Total saya melakukan 3 kali tes IELTS baru bisa berhasil menembus skor yang dipersyaratkan. Dan tiap kali tes tuh deg-degan karena dua hal, pertama deg-degan skor-nya tembus apa enggak, kedua karena bayarnya mahal (sekitar hampir 3 jutaan sekali tes). Jadi kebayang kalau skornya belum lolos harus mengeluarkan biaya lagi hehe.
5. Urusan visa, apartemen disana bagaimana? Apakah sulit?
Urusan kelengkapan seperti visa sebenarnya nggak sulit, hanya saja butuh kesabaran dan ketelatenan untuk mengurusnya satu per satu. Kemudian untuk tempat tinggal juga relatif mudah kok. Kita bisa mengontak PPI (Perhimpunan Pelajar Indonesia) di kota yang akan kita tuju. Mereka pasti akan membantu mahasiswa-mahasiswa baru kok, termasuk dalam memberikan informasi akomodasi. Detailnya kapan kapan akan saya bahas lengkap ya 🙂
6. Posisi awal kuliah di luar negeri apakah sudah fasih berbahasa inggris atau bagaimana?

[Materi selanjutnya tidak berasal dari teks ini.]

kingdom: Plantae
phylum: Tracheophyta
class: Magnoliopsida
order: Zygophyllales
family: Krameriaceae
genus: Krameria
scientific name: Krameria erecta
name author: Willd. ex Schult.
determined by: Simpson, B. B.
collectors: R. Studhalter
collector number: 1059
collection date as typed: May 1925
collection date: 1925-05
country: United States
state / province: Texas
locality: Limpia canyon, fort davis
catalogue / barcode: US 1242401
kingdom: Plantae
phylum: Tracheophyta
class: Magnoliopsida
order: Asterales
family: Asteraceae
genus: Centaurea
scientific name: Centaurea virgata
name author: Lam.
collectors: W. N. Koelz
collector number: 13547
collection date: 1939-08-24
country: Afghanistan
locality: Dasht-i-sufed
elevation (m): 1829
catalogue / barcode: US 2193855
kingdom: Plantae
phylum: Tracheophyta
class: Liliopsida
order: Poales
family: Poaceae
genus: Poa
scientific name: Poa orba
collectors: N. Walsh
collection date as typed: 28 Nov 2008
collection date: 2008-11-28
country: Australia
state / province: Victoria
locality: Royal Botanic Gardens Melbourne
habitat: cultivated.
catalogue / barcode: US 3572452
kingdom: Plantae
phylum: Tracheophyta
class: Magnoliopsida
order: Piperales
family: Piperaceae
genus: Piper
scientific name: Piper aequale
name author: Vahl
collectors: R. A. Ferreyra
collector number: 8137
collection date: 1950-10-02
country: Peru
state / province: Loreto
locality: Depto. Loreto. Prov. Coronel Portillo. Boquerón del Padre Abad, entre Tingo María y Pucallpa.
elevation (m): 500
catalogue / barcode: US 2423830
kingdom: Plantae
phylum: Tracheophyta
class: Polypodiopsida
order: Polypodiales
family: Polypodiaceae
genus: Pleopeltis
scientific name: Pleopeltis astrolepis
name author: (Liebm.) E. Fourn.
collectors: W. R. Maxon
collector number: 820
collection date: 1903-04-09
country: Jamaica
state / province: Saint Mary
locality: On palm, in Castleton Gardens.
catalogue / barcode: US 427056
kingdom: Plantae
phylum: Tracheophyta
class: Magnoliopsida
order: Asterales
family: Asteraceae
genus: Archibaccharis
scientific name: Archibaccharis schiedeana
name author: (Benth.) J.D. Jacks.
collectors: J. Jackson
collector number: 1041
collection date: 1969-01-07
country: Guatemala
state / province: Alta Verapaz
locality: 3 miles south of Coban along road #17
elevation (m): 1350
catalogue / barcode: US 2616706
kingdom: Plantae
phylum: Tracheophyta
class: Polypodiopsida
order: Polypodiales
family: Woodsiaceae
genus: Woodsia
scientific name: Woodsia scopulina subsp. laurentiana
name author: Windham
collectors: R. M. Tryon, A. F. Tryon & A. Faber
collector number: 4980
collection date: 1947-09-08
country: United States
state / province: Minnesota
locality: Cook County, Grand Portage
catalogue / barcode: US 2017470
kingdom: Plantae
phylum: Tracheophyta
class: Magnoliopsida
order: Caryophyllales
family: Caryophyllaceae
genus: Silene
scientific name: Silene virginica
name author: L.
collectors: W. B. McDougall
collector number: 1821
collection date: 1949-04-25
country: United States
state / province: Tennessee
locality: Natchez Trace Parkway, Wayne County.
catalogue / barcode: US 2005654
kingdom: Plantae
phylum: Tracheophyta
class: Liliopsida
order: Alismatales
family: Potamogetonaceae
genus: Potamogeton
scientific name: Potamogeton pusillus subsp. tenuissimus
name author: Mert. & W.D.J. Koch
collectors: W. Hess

Hihi, kemampuan bahasa Inggris saya seadanya kok. Asal bisa menembus skor IELTS yang dipersyaratkan dan akhirnya diterima di universitas idaman sudah sangat bersyukur. Kalau soal komunikasi modalnya nekad sih, lama-lama juga terbiasa. Tinggal di negara yang berbahasa Inggris akan membuatmu mau tidak mau harus mempraktikkan bahasa tersebut setiap hari, dan pasti membuat bahasa Inggris meningkat pesat.
Tapi memang alangkah baiknya, kemampuan bahasa Inggris baik oral maupun tulisan ditingkatkan dulu deh. Karena nanti pas kuliah kalian akan diminta berkomunikasi misal diskusi-diskusi serta menulis tugas, paper ataupun disertasi/thesis dalam bahasa Inggris lho. Jadi belum terlambat untuk mempersiapkan dengan baik.
Baiklah, demikian beberapa jawaban saya atas pertanyaan Alia. Memang ada beberapa yang belum tuntas ya saya jawab hehe, soalnya membutuhkan penjelasan yang lebih mendetail lagi. InsyaAllah beberapa topik yang perlu penjelasan lebih lanjut akan saya kupas tuntas pada postingan-postingan selanjutnya.